▶ _WHAT THE TASK ASKS_
Leaving every image behind, reproduce the records word for word.

Extracted page text data:
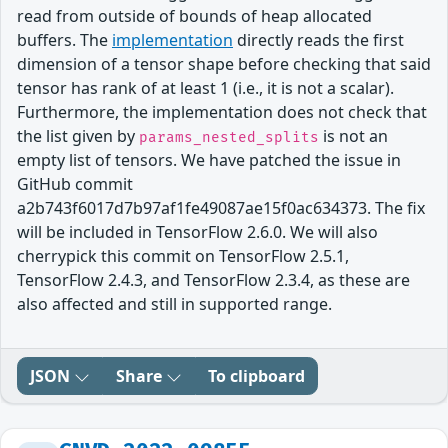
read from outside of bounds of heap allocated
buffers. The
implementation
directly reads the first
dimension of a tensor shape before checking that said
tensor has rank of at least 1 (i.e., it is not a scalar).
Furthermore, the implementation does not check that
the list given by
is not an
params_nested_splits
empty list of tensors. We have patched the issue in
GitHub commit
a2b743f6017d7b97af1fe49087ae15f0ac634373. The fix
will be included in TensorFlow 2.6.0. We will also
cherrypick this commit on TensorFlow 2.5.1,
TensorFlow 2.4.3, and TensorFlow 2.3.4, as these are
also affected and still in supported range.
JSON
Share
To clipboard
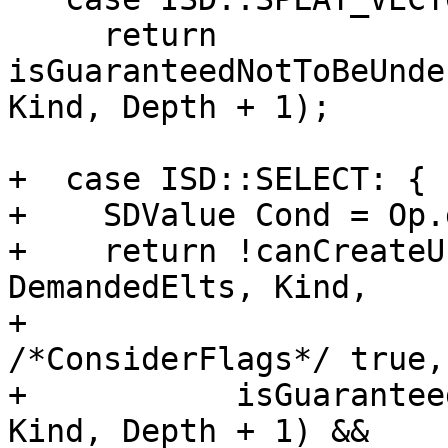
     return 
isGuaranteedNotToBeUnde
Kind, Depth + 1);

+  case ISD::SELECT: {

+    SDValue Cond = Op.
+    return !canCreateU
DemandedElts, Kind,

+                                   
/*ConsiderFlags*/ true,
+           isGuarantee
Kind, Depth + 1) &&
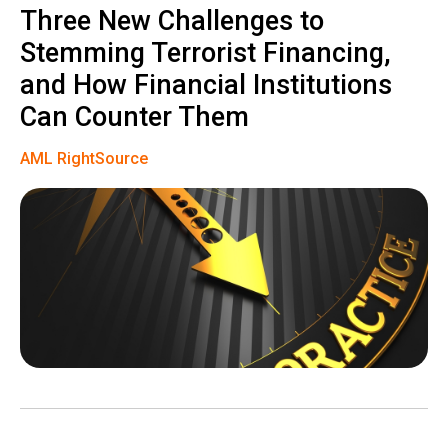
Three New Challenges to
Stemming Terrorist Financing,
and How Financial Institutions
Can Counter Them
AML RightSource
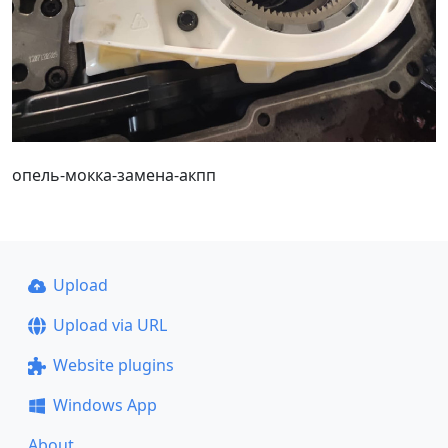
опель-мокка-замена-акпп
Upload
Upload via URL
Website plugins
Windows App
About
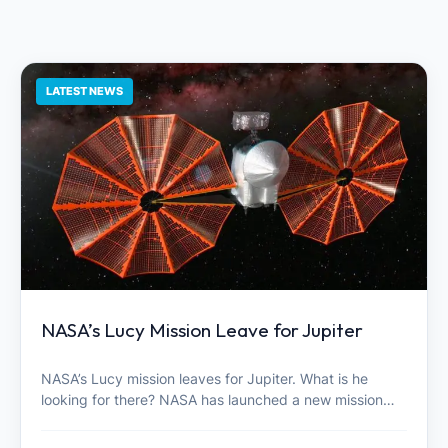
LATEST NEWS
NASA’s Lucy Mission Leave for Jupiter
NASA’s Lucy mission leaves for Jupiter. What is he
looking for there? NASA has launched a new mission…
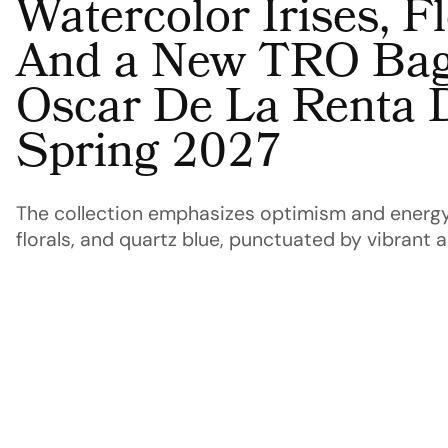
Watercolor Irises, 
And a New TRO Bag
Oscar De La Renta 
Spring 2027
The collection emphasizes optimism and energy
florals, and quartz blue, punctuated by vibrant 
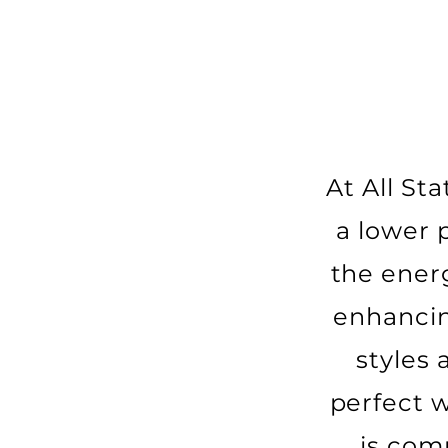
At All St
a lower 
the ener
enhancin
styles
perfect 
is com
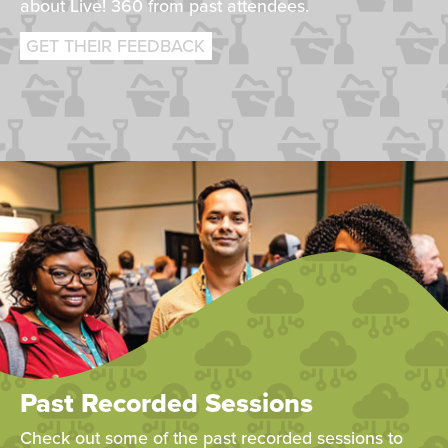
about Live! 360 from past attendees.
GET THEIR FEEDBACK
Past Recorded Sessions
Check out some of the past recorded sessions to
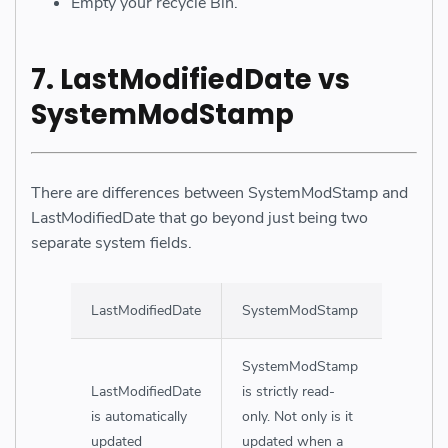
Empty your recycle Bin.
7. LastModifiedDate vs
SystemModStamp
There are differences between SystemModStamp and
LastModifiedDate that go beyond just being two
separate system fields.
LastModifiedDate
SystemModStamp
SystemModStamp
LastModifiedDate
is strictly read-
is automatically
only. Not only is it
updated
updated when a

▶ _TASK RESPONSE_
read from outside of bounds of heap allocated
buffers. The
implementation
directly reads the first
dimension of a tensor shape before checking that said
tensor has rank of at least 1 (i.e., it is not a scalar).
Furthermore, the implementation does not check that
the list given by
is not an
params_nested_splits
empty list of tensors. We have patched the issue in
GitHub commit
a2b743f6017d7b97af1fe49087ae15f0ac634373. The fix
will be included in TensorFlow 2.6.0. We will also
cherrypick this commit on TensorFlow 2.5.1,
TensorFlow 2.4.3, and TensorFlow 2.3.4, as these are
also affected and still in supported range.
JSON
Share
To clipboard
     return 
isGuaranteedNotToBeUnde
Kind, Depth + 1);

+  case ISD::SELECT: {

+    SDValue Cond = Op.
+    return !canCreateU
DemandedElts, Kind,

+                                   
/*ConsiderFlags*/ true,
+           isGuarantee
Kind, Depth + 1) &&
Three New Challenges to
Stemming Terrorist Financing,
and How Financial Institutions
Can Counter Them
AML RightSource
опель-мокка-замена-акпп
Upload
Upload via URL
Website plugins
Windows App
About
LATEST NEWS
NASA’s Lucy Mission Leave for Jupiter
NASA’s Lucy mission leaves for Jupiter. What is he
looking for there? NASA has launched a new mission…
Watercolor Irises, 
And a New TRO Bag
Oscar De La Renta 
Spring 2027
The collection emphasizes optimism and energy
florals, and quartz blue, punctuated by vibrant 
At All St
a lower 
the ener
enhancin
styles
perfect 
is com
about Live! 360 from past attendees.
GET THEIR FEEDBACK
Past Recorded Sessions
Check out some of the past recorded sessions to
Empty your recycle Bin.
7. LastModifiedDate vs
SystemModStamp
There are differences between SystemModStamp and
LastModifiedDate that go beyond just being two
separate system fields.
LastModifiedDate
SystemModStamp
SystemModStamp
LastModifiedDate
is strictly read-
is automatically
only. Not only is it
updated
updated when a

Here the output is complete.